§ **Try it**: Please find every line in the material below that contains the word "these" and copy each of those lines.

§ **Data**:
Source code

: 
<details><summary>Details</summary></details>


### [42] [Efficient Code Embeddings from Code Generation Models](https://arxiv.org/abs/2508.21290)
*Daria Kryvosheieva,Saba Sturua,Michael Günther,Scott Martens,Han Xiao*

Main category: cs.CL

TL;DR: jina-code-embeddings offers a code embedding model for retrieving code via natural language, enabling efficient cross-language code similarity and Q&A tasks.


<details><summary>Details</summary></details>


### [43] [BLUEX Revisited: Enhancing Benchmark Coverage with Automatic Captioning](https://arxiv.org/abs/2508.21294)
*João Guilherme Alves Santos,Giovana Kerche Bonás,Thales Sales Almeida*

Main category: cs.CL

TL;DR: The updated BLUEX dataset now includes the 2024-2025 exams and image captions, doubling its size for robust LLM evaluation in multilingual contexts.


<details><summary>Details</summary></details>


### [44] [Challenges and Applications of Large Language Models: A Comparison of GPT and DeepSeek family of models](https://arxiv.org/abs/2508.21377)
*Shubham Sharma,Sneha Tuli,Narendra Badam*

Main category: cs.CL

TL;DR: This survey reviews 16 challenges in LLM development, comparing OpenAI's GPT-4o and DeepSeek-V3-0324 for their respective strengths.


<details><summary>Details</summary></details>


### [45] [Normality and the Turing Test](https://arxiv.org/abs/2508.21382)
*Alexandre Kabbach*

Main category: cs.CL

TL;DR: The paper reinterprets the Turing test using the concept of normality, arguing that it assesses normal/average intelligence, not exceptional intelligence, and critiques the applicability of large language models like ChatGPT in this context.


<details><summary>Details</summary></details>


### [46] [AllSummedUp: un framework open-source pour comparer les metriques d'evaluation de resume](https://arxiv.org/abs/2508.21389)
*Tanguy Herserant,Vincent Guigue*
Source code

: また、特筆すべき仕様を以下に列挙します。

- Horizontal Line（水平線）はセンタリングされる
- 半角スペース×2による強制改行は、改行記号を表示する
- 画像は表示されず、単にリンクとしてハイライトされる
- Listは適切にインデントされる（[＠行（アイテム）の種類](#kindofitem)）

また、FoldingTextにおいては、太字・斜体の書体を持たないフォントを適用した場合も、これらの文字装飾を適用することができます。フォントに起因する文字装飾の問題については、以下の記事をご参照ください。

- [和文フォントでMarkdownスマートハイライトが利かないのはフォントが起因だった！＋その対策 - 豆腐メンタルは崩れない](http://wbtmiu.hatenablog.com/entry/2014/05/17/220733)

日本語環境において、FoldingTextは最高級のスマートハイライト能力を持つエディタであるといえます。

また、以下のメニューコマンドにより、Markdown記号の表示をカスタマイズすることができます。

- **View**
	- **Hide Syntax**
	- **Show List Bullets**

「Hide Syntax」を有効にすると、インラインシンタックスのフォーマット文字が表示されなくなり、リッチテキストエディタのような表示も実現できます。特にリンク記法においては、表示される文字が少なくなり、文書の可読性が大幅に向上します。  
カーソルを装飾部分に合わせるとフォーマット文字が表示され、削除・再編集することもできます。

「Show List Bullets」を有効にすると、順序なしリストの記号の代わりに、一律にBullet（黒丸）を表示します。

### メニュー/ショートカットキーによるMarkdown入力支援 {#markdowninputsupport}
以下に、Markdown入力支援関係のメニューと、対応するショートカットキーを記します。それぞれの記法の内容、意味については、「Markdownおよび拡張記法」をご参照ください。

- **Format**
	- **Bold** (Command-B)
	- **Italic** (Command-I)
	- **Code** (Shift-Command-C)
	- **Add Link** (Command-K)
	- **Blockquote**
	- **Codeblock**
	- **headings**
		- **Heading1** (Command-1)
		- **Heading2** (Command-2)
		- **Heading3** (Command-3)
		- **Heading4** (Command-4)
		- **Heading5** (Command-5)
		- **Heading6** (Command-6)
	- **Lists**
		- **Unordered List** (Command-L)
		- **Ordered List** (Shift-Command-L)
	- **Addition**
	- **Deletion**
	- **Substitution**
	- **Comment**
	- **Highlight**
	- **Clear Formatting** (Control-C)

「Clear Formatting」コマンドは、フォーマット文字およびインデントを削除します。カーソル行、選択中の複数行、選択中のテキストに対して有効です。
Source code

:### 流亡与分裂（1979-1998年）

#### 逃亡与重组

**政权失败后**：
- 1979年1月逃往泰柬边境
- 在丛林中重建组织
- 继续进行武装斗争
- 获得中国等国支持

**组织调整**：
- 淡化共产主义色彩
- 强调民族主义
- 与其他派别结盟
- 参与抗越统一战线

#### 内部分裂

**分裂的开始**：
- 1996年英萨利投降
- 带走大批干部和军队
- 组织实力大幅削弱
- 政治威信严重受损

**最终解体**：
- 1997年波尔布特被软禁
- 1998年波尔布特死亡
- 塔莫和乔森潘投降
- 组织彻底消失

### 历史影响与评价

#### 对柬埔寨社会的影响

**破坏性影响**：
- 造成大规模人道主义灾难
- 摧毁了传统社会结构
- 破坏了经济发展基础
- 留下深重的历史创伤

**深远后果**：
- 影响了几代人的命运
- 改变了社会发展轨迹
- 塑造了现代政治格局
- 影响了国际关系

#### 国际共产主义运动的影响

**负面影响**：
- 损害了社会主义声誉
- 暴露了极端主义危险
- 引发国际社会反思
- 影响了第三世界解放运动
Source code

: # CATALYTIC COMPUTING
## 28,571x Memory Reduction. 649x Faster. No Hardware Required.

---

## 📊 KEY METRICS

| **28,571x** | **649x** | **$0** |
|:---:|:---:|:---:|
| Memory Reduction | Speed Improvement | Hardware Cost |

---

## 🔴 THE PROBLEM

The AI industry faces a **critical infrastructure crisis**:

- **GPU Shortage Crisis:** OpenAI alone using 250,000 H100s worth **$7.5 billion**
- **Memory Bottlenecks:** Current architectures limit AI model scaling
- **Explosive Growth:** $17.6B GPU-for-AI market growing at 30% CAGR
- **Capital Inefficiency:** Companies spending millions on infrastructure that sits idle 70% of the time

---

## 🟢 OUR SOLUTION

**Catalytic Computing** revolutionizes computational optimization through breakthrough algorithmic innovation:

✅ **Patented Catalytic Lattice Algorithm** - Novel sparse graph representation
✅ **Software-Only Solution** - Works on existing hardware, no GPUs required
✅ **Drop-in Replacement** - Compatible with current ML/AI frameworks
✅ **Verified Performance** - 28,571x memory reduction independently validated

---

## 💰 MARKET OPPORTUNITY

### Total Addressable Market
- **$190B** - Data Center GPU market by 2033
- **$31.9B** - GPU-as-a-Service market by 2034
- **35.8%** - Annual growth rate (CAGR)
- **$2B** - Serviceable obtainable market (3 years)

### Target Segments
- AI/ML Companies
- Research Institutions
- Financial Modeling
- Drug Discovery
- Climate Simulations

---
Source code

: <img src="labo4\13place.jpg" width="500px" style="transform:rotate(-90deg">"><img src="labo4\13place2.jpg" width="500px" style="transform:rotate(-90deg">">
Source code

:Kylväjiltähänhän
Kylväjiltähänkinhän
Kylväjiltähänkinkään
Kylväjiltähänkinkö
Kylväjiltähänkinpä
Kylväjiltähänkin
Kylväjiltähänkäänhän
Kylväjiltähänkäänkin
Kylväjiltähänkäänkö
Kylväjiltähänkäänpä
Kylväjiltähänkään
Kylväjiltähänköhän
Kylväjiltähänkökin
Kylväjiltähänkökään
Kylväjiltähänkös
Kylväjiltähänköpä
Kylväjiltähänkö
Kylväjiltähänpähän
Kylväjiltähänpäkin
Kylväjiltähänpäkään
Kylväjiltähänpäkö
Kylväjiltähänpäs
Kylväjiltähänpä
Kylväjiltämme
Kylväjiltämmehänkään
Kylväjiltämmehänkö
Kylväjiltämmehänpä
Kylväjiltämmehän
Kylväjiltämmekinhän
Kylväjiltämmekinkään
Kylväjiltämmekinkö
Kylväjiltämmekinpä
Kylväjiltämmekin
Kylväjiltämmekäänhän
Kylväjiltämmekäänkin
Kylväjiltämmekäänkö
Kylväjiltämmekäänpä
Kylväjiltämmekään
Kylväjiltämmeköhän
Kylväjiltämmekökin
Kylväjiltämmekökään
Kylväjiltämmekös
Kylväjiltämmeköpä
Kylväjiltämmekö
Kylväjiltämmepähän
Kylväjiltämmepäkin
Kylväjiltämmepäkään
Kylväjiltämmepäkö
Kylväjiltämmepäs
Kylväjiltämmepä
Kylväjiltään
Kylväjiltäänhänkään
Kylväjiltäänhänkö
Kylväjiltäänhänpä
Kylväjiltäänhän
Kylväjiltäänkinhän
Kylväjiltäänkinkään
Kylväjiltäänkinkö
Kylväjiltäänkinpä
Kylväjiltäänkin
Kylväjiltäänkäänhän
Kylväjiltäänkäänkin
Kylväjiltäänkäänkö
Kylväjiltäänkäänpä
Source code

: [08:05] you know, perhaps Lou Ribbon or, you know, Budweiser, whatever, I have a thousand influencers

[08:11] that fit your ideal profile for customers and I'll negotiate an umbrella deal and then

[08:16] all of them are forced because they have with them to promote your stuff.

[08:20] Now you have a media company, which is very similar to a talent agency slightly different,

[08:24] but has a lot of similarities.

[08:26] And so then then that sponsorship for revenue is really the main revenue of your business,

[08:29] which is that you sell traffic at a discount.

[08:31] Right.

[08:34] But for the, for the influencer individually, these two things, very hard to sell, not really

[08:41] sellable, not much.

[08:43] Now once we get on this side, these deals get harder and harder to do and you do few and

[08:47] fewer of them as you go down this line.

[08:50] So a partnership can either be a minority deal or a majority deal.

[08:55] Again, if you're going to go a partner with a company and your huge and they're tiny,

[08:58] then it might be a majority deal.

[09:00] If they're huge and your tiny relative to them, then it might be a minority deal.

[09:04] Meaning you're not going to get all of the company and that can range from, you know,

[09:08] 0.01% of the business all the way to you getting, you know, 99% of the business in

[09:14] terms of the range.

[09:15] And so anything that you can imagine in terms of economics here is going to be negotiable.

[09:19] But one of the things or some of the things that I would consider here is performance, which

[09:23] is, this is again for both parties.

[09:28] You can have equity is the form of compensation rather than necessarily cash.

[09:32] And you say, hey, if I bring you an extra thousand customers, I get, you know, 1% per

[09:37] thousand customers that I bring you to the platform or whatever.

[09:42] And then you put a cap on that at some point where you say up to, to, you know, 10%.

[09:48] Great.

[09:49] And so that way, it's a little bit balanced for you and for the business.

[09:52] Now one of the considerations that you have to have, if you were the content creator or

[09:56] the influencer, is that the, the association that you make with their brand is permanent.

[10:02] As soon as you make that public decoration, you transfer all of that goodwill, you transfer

§ **Your solution**:
[08:34] But for the, for the influencer individually, these two things, very hard to sell, not really
[08:43] Now once we get on this side, these deals get harder and harder to do and you do few and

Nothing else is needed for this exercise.